Katie couldn’t believe that this was the same Mrs. Derkman who was her teacher. Mrs. Derkman never wore anything other than neat dresses and sensible shoes. And she never—
ever
—sang out loud.
“Made it out of hickory barky-barky . . . ” Mrs. Derkman croaked.
Katie choked back a laugh.
“Ruff! Ruff!”
Pepper came racing over to Katie with a yellow tennis ball in his mouth. He wanted to play.
“Okay, boy,” Katie said with a smile. She took the soggy ball and flung it across the lawn. “Fetch!”
Unfortunately, Katie’s aim wasn’t very good. The ball flew into Mrs. Derkman’s garden. Pepper leaped right into the flowerbed and caught the ball in his mouth.
“Oh, no! Not my pansies!” Mrs. Derkman waved her arms wildly. “Get out of here, you rotten dog!”
Pepper cocked his head curiously to the side. He’d just caught the ball in the air. Usually somebody said “good dog” after he did that. Sometimes he even got a treat.
But Mrs. Derkman certainly wasn’t about to give Pepper a treat.
Katie walked over to Mrs.
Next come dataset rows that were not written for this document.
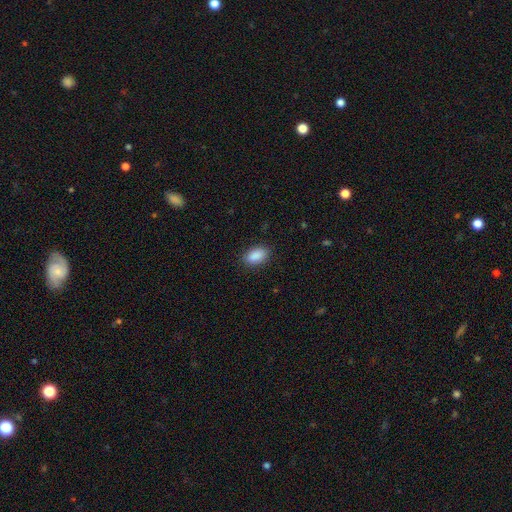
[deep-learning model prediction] Smooth or featured?
  - smooth: 90% *
  - star or artifact: 7%
  - featured or disk: 3%
How rounded?
  - in between: 92% *
  - round: 6%
  - cigar-shaped: 2%
Merging?
  - none: 87% *
  - minor disturbance: 10%
  - major disturbance: 3%
  - merger: 1%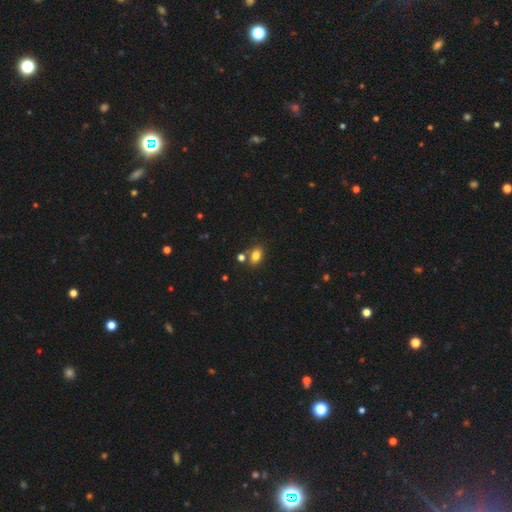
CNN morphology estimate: Smooth or featured: smooth — 81% (star or artifact — 11%)
How rounded: in between — 82% (round — 16%)
Merging: none — 70% (merger — 15%)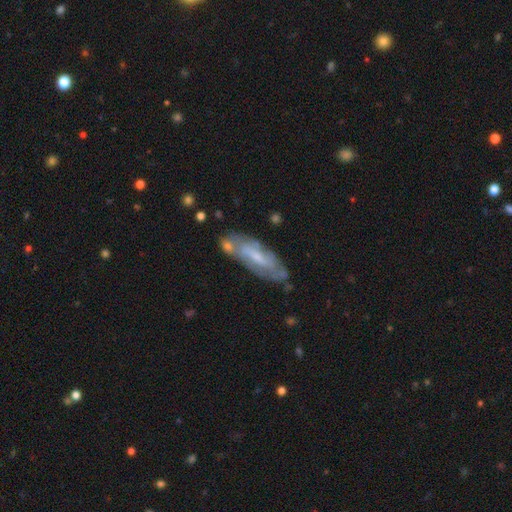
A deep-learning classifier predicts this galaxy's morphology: Smooth or featured?
  - featured or disk: 66% *
  - smooth: 27%
  - star or artifact: 7%
Edge-on disk?
  - no: 78% *
  - yes: 22%
Bar?
  - weak: 46% *
  - no: 36%
  - strong: 18%
Spiral arms?
  - yes: 73% *
  - no: 27%
Bulge size?
  - small: 52% *
  - moderate: 34%
  - none: 10%
  - large: 3%
  - dominant: 1%
Merging?
  - none: 66% *
  - minor disturbance: 19%
  - merger: 9%
  - major disturbance: 6%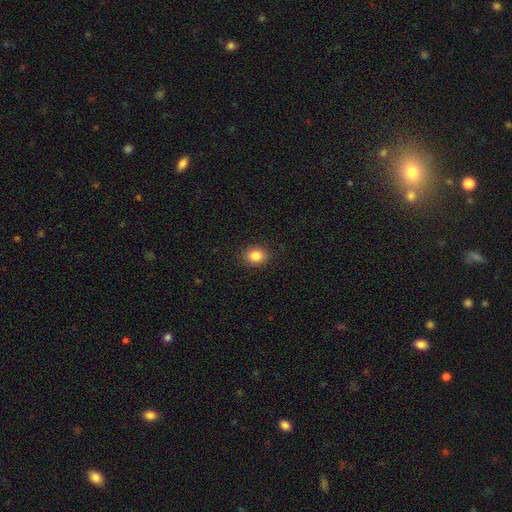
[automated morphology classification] smooth-or-featured: smooth: 86% | star or artifact: 9% | featured or disk: 5%
  how-rounded: round: 51% | in between: 48% | cigar-shaped: 1%
  merging: none: 88% | minor disturbance: 8% | major disturbance: 2% | merger: 1%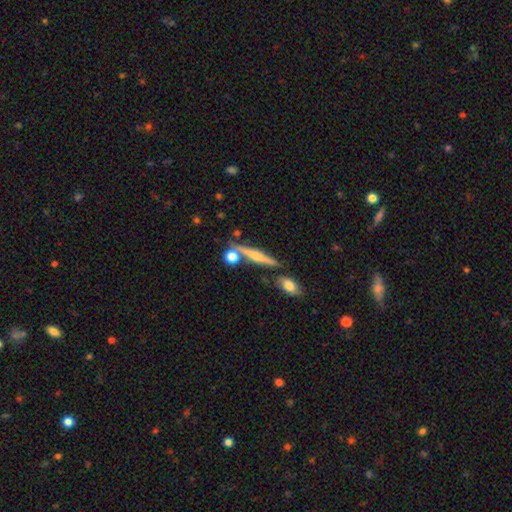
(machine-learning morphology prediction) Smooth or featured?
  - featured or disk: 50% *
  - smooth: 42%
  - star or artifact: 9%
Merging?
  - none: 75% *
  - minor disturbance: 11%
  - merger: 11%
  - major disturbance: 4%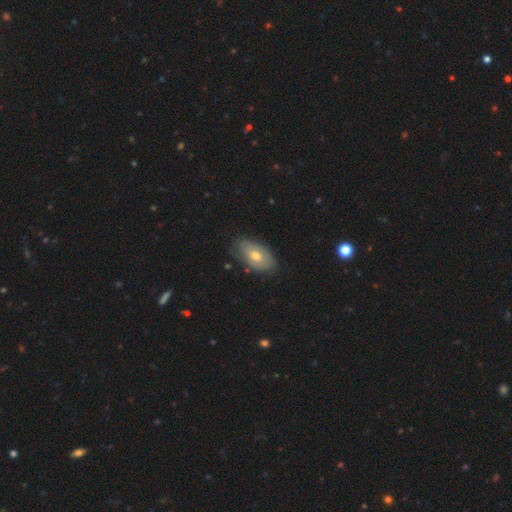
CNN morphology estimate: Smooth or featured: smooth — 50% (featured or disk — 42%)
How rounded: in between — 92% (round — 6%)
Merging: none — 75% (minor disturbance — 19%)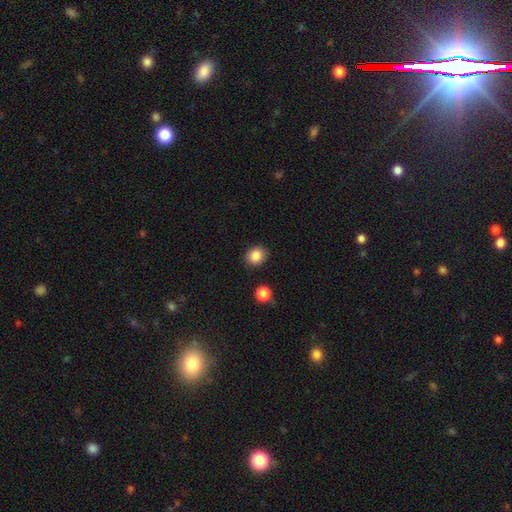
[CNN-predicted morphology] Q: Smooth or featured?
A: smooth (86%); runner-up: star or artifact (9%)
Q: How rounded?
A: round (76%); runner-up: in between (23%)
Q: Merging?
A: none (89%); runner-up: minor disturbance (7%)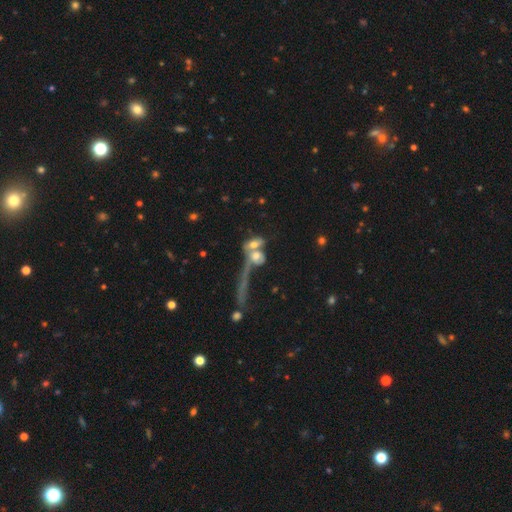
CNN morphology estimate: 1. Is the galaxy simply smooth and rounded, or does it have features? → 53% smooth, 35% featured or disk, 12% star or artifact.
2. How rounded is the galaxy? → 60% in between, 27% round, 13% cigar-shaped.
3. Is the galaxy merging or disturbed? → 61% merger, 19% none, 12% major disturbance, 8% minor disturbance.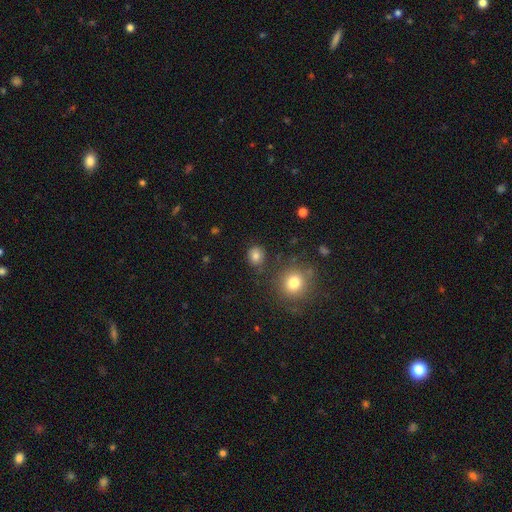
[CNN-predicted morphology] smooth 80%, star or artifact 14%, featured or disk 6%. Down the decision tree: how rounded — round (79%); merging — none (83%).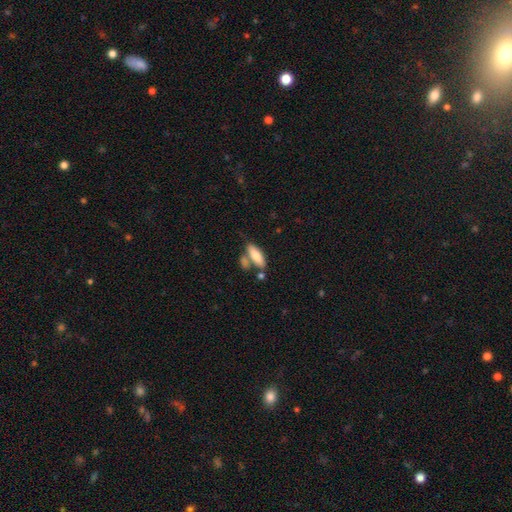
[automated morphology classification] Smooth or featured? smooth (75%)
How rounded? in between (68%)
Merging? none (58%)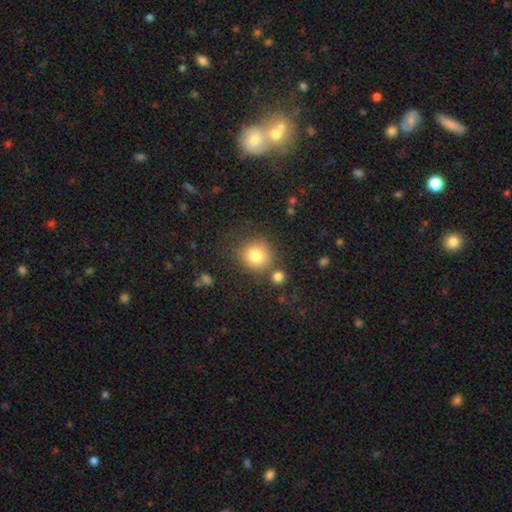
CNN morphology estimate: smooth_or_featured: smooth (p=0.81) [alt: star or artifact p=0.10]
how_rounded: round (p=0.85) [alt: in between p=0.14]
merging: none (p=0.70) [alt: minor disturbance p=0.13]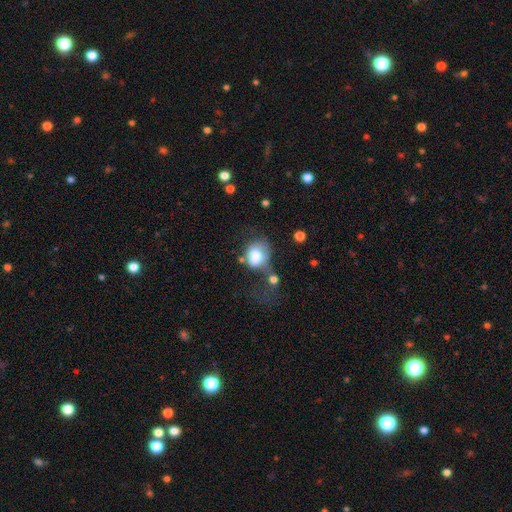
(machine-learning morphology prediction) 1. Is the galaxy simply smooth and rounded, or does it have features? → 73% smooth, 19% featured or disk, 9% star or artifact.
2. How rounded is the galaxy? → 54% in between, 45% round, 1% cigar-shaped.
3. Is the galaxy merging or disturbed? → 41% major disturbance, 21% merger, 19% none, 19% minor disturbance.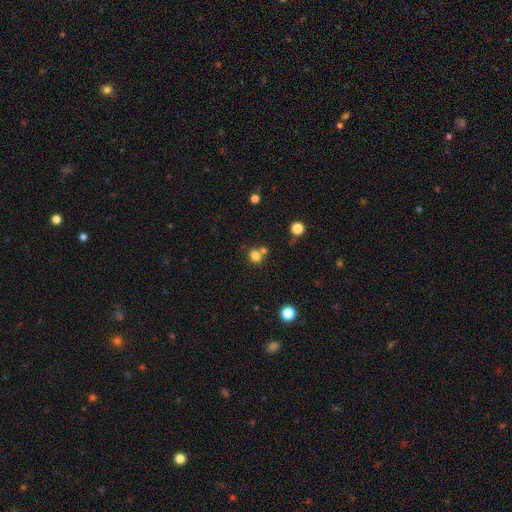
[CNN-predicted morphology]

Derkman’s house. “Sorry about that,” she said shyly.
“My new flowerbed.” Mrs. Derkman moaned. “Katie, could you please keep this dog on your lawn from now on?”
“His name is Pepper,” Katie told her.
Mrs. Derkman took a deep breath. “Okay, could you please keep Pepper on your lawn?”
Katie nodded. “I’m sorry about your flowers.”
“It’s okay,” Mrs. Derkman said. “Just please keep
Pepper
out of my garden. I’ve planted a new strawberry patch and some tomato plants. They have to be treated very tenderly. Don’t they, Sven?”
Sven?
Katie looked around. “Who are you talking to?” she asked her teacher curiously.
Mrs. Derkman laughed. “Sven,” she said, pointing to the big stone troll standing in the middle of the garden. “We’ve had him for years. I found him when I was visiting Norway, and I just fell in love with him.”
Katie looked at the troll. It had a pointy red hat and a creepy smile on its face. It definitely wasn’t loveable!
“I talk to Sven all the time,” Mrs. Derkman continued. “It’s a kind of game I play to pass the time while I’m working in the garden.”